** ABOUT THIS TASK **
The records that follow are to be given again exactly. Do not carry over any image.

** MATERIAL FOR THE TASK **

···

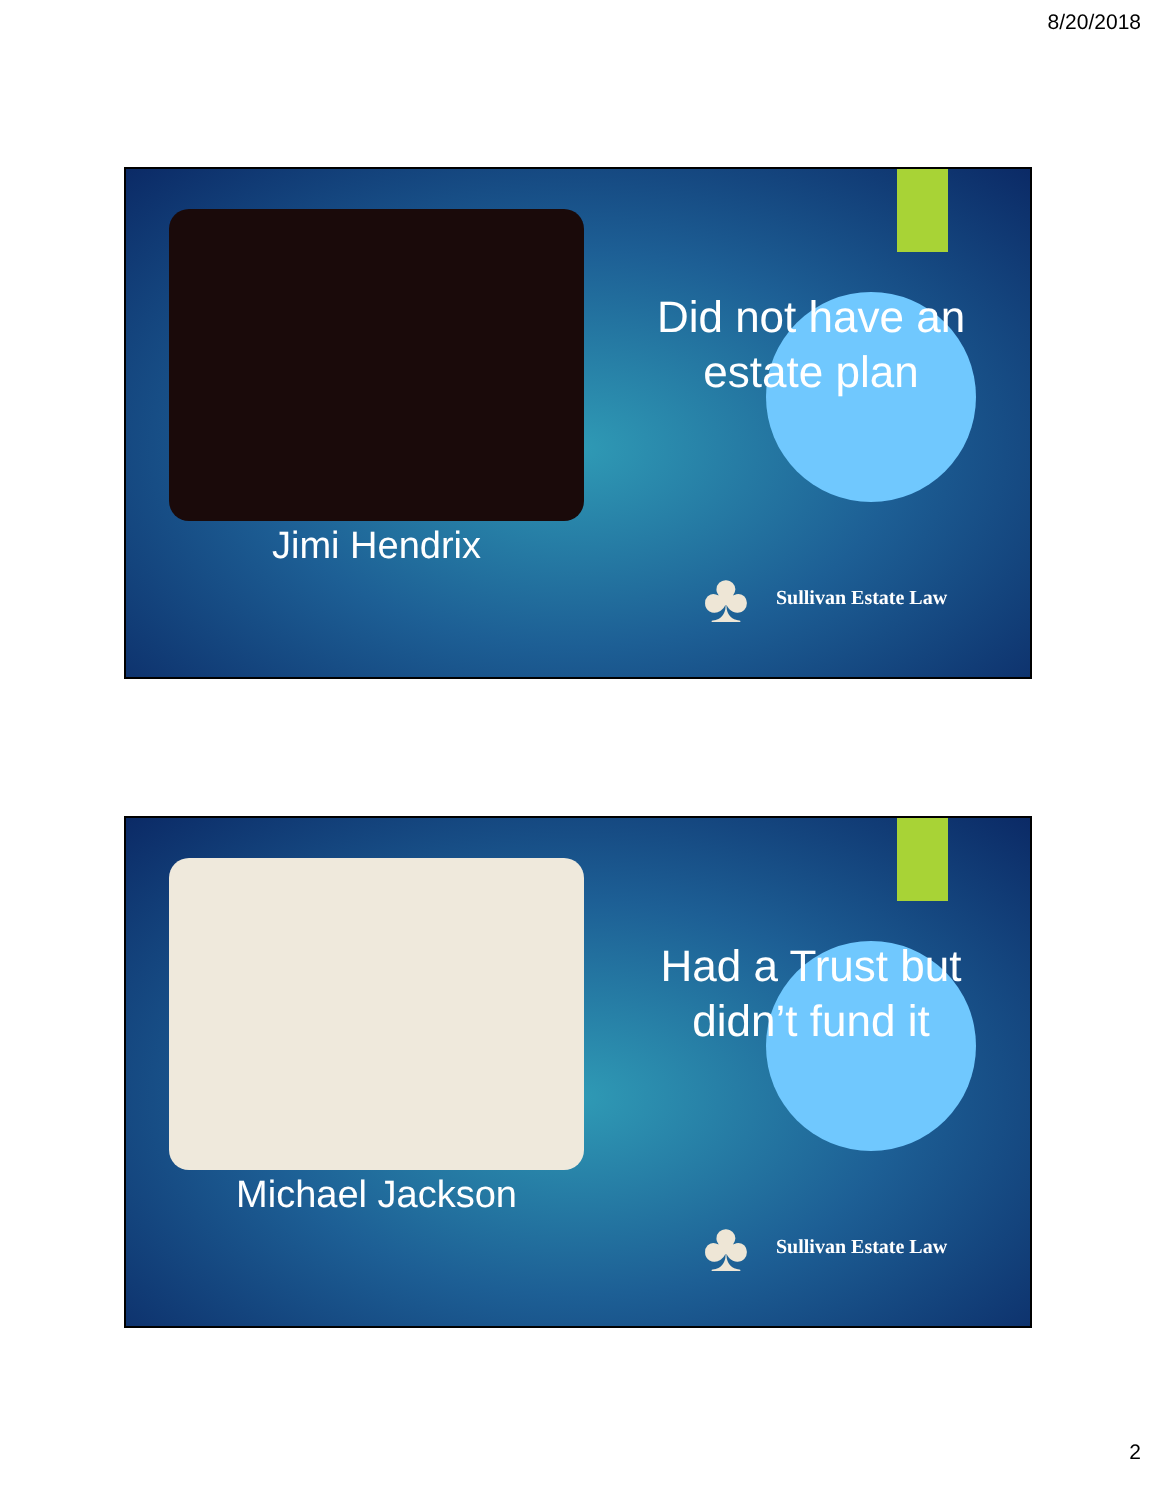8/20/2018
Jimi Hendrix
Did not have an estate plan
♣ Sullivan Estate Law
Michael Jackson
Had a Trust but didn’t fund it
♣ Sullivan Estate Law
2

···

** ANSWER **
8/20/2018
Jimi Hendrix
Did not have an estate plan
♣ Sullivan Estate Law
Michael Jackson
Had a Trust but didn’t fund it
♣ Sullivan Estate Law
2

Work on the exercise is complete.